My husband and I invited friends over for dinner and decided to build a table for the occasion. The invitation was set for two weeks from the day we bought the wood.
Step 1: Designing the Table
We used Rhino to design the table and determine the quantity of wood needed. All the pieces were then laid out and dimensioned in 2d, to be used for reference in the shop. We also created full-scale templates of all the table leg pieces from the 3d model.
Step 2: Choosing the Wood
We decided to use walnut for the table because of its beautiful color and grain pattern. For the table top, we bought a single 8/4 thick x 15" wide x 12' long piece of walnut. The legs were made out of a single plank measuring 8/4 thick x 6" wide x 10' long.
Step 3: Jointing and Planing the Wood
We jointed the wood on all but one edge, and then planed it all to 1-1/2" thickness.
Step 4: Building the Table Top
The two pieces for the table top were laid out so that the sap wood (the light wood on the outer rings of the tree, near the bark) would be on the edge.

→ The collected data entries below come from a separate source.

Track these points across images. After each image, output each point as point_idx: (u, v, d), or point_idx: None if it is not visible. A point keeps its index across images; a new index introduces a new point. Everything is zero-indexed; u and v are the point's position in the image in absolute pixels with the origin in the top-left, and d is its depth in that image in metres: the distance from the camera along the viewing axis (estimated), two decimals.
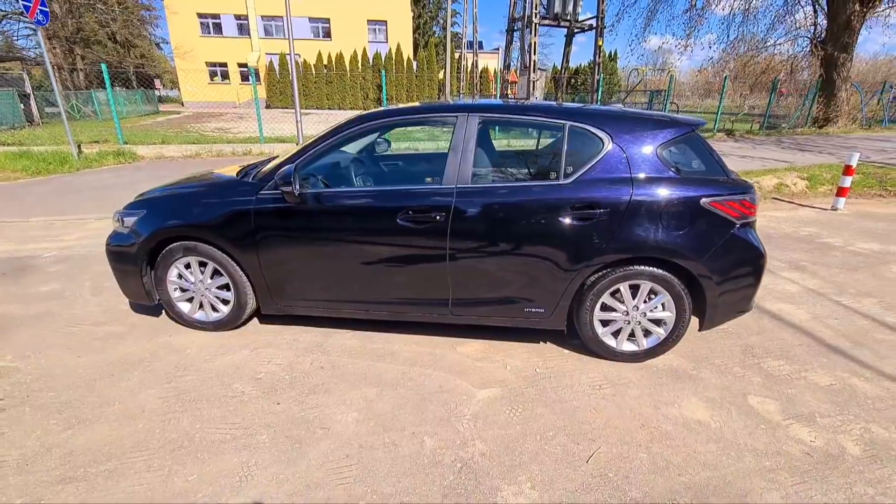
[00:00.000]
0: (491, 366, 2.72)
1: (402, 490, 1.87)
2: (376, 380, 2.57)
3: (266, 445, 2.08)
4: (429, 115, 2.87)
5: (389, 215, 2.56)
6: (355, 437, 2.14)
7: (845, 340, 3.07)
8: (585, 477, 1.95)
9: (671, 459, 2.05)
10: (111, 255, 2.94)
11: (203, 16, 33.14)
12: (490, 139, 3.01)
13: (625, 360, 2.75)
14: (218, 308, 2.98)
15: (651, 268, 2.51)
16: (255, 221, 2.68)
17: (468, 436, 2.17)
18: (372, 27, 37.08)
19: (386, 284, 2.73)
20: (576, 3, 14.83)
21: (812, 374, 2.69)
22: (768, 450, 2.11)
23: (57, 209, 6.02)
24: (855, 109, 17.01)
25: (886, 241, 5.14)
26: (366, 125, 2.72)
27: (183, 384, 2.49)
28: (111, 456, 2.00)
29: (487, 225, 2.53)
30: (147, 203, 2.92)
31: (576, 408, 2.37)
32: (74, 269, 4.05)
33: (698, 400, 2.45)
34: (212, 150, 9.84)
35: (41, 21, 7.88)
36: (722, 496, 1.86)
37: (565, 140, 2.56)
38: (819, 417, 2.34)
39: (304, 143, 2.83)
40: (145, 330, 3.05)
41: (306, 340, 2.95)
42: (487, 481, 1.92)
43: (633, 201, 2.43)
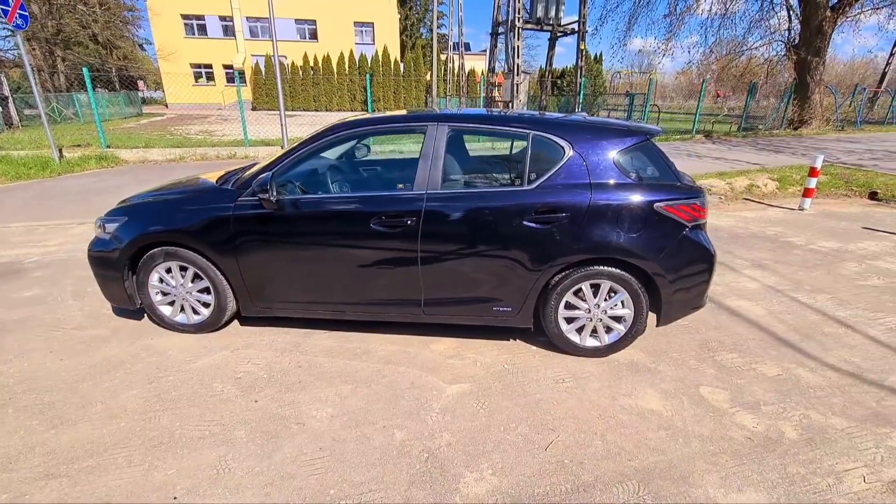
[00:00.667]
0: (462, 363, 2.86)
1: (372, 478, 1.99)
2: (351, 377, 2.69)
3: (243, 441, 2.19)
4: (400, 124, 3.00)
5: (363, 220, 2.68)
6: (329, 432, 2.26)
7: (796, 334, 3.27)
8: (542, 463, 2.10)
9: (623, 446, 2.21)
10: (93, 260, 3.02)
11: (187, 17, 32.85)
12: (460, 147, 3.15)
13: (588, 356, 2.91)
14: (199, 311, 3.07)
15: (610, 268, 2.67)
16: (234, 227, 2.78)
17: (436, 428, 2.31)
18: (359, 29, 37.08)
19: (361, 286, 2.85)
20: (558, 7, 15.09)
21: (761, 366, 2.88)
22: (714, 435, 2.29)
23: (39, 214, 6.03)
24: (828, 111, 17.54)
25: (845, 240, 5.40)
26: (339, 134, 2.84)
27: (164, 384, 2.59)
28: (93, 453, 2.10)
29: (456, 228, 2.67)
30: (128, 209, 3.01)
31: (539, 400, 2.52)
32: (57, 274, 4.10)
33: (654, 391, 2.62)
34: (196, 153, 9.85)
35: (20, 25, 7.85)
36: (666, 477, 2.02)
37: (529, 148, 2.71)
38: (763, 405, 2.52)
39: (282, 151, 2.94)
40: (128, 333, 3.13)
41: (285, 341, 3.06)
42: (452, 469, 2.06)
43: (592, 205, 2.59)
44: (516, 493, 1.94)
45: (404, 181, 2.93)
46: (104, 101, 24.51)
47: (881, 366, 2.88)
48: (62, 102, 21.74)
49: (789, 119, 16.53)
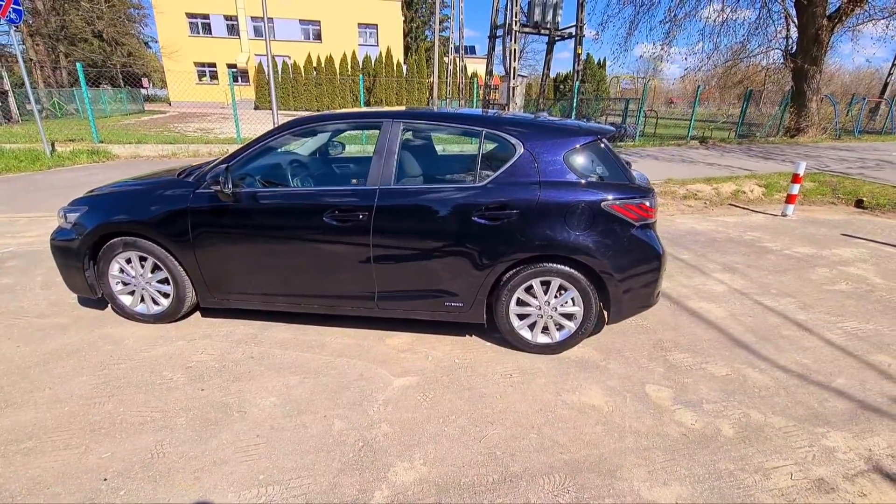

We did a dry-run with all the clamps in place before we glued it together. Though walnut is a pretty hard wood, we put scrap pieces between the clamps and the wood as often as possible so as not to damage the surface.
The glue job was fairly simple - a generous helping of Titebond 3 Wood Glue on both edges of the joint and then a whole lot of clamps. We tried to wipe as much of the squeeze-out as possible while it was still wet.
Once the glue dried, we used the table saw to cut off the last edge, careful to take off as little as possible so that the sap wood would remain prominent.
Step 5: Making the Beveled Edge
The design included a long, shallow bevel along the table edges. The table saw would have been difficult to use because the angle on the bevels was more than 45 degrees, so we built a giant jig and used a Festool. The jig consists of a series of 90 degree triangles screwed to a long piece of plyboo. The whole assembly was then clamped perpendicular to the table top, with the track for the Festool laid on top. It took a few passes to get it right.
Step 6: Building the Parts for the Legs
The templates for the legs were laser cut and laid out on the wood with double-stick tape. The smaller pieces were cut on the band saw. We built a simple jig with a flat edge and two precise points of contact with the wood to create the subtle taper on the longer pieces using a table saw.
Step 7: Assembling the First Leg Joint
Did you know you could turn a drill press table 90 degrees on its axis? You can! It comes in very handy when you need to drill a hole parallel to the length of the wood.
To secure the first joint, we first glued it together, masking the area around is to make clean up easier. Then we drilled a wide hole to countersink a screw, and a deep, narrow hole for the screw to go into. After the screw was in place, the hole was plugged with a dowel, which was then planed flush to the surface.
Step 8: Assembling the Second Leg Joint
Unlike the first joint, which was in tension, the second joint primarily experiences compression. To ensure a strong connection, a hole was drilled through both pieces of wood and a dowel was hammered to the bottom of the cavity. We then sawed off the remaining dowel and planed it flush to the rest of the leg.
Once both joints were secure, the whole assembly was run through the table saw to ensure that the faces touching the underside of the table top were flush.
Step 9: Attaching the Levelers
The last step before assembling the legs to the table was to add levelers made from T-nuts and flat headed screws.
Step 10: Assembling the Table
We chose to screw, rather than glue, the legs to the table to make for simple dis-assembly. A stiffener piece was screwed to the underside of the table along its centerline, with two 45 degree angles on either side. Each leg was placed to sit against the stiffener piece.
Each leg was screwed into the table top in two places, and the outer-most leg pieces were fitted with dowels that fit into holes in the table.
Step 11: Finishing the Table
We finished the table with two coats of Aquazar water-based polyurethane, in clear antique flat. We were told that oil-based polyurethane tends to yellow the wood, and we wanted to keep it as close to its natural color as possible. The trade-off is that the water-based poly raises the grain and gives it a slightly rough surface, despite very diligent sanding.
The last coat finished drying just in time to set the table for dinner.